● Task to complete
Transcribe every line of the listing below without any deviation.

● Available data
**********
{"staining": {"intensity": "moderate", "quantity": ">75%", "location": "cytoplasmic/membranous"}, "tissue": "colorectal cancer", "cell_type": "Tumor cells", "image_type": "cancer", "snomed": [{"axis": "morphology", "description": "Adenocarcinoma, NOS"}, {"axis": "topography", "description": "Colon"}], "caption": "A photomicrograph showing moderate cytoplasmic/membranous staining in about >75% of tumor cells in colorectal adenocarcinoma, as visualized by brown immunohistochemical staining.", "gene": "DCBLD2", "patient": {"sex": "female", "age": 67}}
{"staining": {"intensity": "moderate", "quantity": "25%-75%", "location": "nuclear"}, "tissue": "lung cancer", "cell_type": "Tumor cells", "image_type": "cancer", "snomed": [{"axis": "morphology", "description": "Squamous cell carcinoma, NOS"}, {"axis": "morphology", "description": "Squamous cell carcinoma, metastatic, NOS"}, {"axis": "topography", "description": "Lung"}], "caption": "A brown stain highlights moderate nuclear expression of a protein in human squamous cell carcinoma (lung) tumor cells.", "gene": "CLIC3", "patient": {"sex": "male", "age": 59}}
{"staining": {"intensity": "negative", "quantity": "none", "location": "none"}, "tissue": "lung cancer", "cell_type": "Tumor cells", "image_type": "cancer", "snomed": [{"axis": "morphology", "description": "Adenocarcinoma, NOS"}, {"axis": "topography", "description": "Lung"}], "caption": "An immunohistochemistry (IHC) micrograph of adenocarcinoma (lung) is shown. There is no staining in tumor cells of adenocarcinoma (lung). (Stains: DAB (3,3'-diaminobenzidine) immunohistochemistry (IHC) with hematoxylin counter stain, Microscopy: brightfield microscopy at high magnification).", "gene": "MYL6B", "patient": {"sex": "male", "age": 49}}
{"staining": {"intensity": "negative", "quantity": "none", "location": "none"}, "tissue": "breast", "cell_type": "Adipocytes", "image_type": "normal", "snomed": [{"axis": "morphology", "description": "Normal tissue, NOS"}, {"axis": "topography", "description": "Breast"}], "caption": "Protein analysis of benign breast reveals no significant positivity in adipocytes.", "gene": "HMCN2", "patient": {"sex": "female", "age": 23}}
**********
● Exercise result
{"staining": {"intensity": "moderate", "quantity": ">75%", "location": "cytoplasmic/membranous"}, "tissue": "colorectal cancer", "cell_type": "Tumor cells", "image_type": "cancer", "snomed": [{"axis": "morphology", "description": "Adenocarcinoma, NOS"}, {"axis": "topography", "description": "Colon"}], "caption": "A photomicrograph showing moderate cytoplasmic/membranous staining in about >75% of tumor cells in colorectal adenocarcinoma, as visualized by brown immunohistochemical staining.", "gene": "DCBLD2", "patient": {"sex": "female", "age": 67}}
{"staining": {"intensity": "moderate", "quantity": "25%-75%", "location": "nuclear"}, "tissue": "lung cancer", "cell_type": "Tumor cells", "image_type": "cancer", "snomed": [{"axis": "morphology", "description": "Squamous cell carcinoma, NOS"}, {"axis": "morphology", "description": "Squamous cell carcinoma, metastatic, NOS"}, {"axis": "topography", "description": "Lung"}], "caption": "A brown stain highlights moderate nuclear expression of a protein in human squamous cell carcinoma (lung) tumor cells.", "gene": "CLIC3", "patient": {"sex": "male", "age": 59}}
{"staining": {"intensity": "negative", "quantity": "none", "location": "none"}, "tissue": "lung cancer", "cell_type": "Tumor cells", "image_type": "cancer", "snomed": [{"axis": "morphology", "description": "Adenocarcinoma, NOS"}, {"axis": "topography", "description": "Lung"}], "caption": "An immunohistochemistry (IHC) micrograph of adenocarcinoma (lung) is shown. There is no staining in tumor cells of adenocarcinoma (lung). (Stains: DAB (3,3'-diaminobenzidine) immunohistochemistry (IHC) with hematoxylin counter stain, Microscopy: brightfield microscopy at high magnification).", "gene": "MYL6B", "patient": {"sex": "male", "age": 49}}
{"staining": {"intensity": "negative", "quantity": "none", "location": "none"}, "tissue": "breast", "cell_type": "Adipocytes", "image_type": "normal", "snomed": [{"axis": "morphology", "description": "Normal tissue, NOS"}, {"axis": "topography", "description": "Breast"}], "caption": "Protein analysis of benign breast reveals no significant positivity in adipocytes.", "gene": "HMCN2", "patient": {"sex": "female", "age": 23}}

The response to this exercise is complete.